St Andrews University Student Pasquale Galianni Confesses To Sex Attacks

Award-Winning PhD Student Confesses To Sex Attacks At St Andrews University

A PhD student at St Andrews University has been placed on the sex offenders register after admitting to carrying out sex attacks on two students.

Pasquale Galianni committed the assaults on the St Andrews campus at North Haugh between 28 November 2013 and 10 April 2014.

Pasquale was studying for the first part of his PhD at St Andrews' department of Physics and Astronomy

One woman he assaulted was a 19-year-old student, who he grabbed and pinned to the ground. He then tried to remove her tights and underwear. At the trial, the victim told the court she had felt "terrified" as "he was very strong and I didn't think I would be able to push him off", the BBC reported.

The second victim was attacked by Galianni on April 10. He followed her, grabbed her, and put his arms round her.
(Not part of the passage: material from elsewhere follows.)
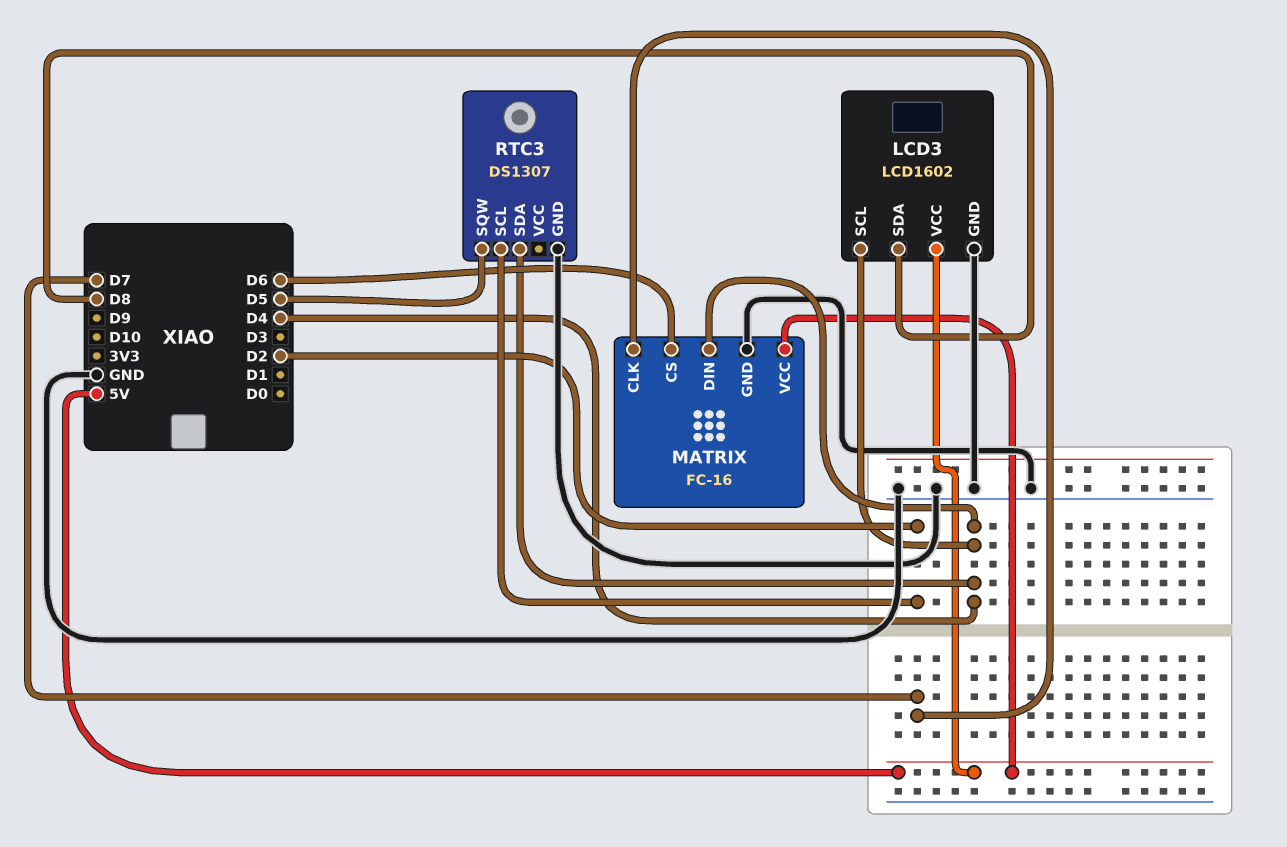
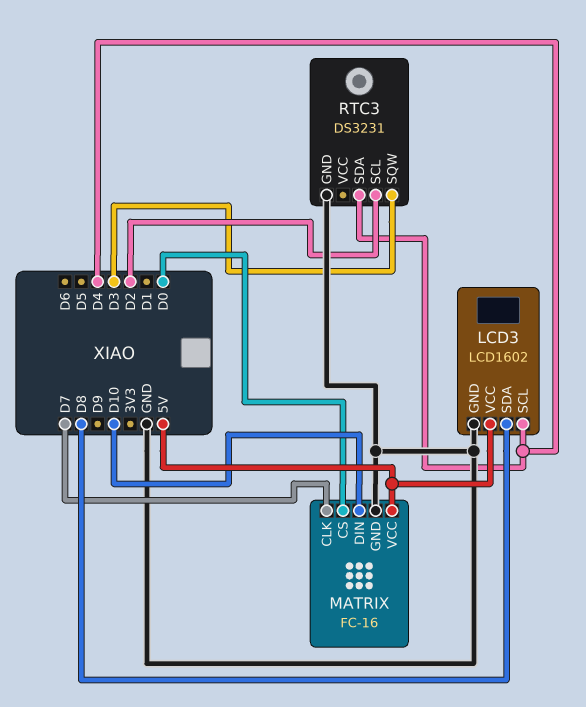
MATRIX pin CS: D6 -> D0
MATRIX pin DIN: D4 -> D10
RTC3: DS1307 -> DS3231
RTC3 pin SQW: D5 -> D3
He then placed one of his hands between her legs and grabbed her buttocks.

Galianni was cleared on a third charge of raping a 26-year-old woman at a flat in St Andrews on 9 April while she was intoxicated and incapable of giving consent. She told the court she had blacked out due to alcohol, and could not say if she had consented to sex with Galianni or not. He claimed it was consensual, STV reported.

After watching CCTV footage in which the woman was not staggering and did not appear drunk, the defence QC Murray Macara argued Galianni may not have realised she was drunk.

The 31-year-old was awarded the prestigious Cormack Prize of the Royal Society of Edinburgh in 2013 for his journal paper on astrology.

At the High Court in Glasgow, Galianni was placed on the sex offenders' register and given a deferred sentence. The court heard Galianni has a previous sex offence in Germany, where he studied for a while.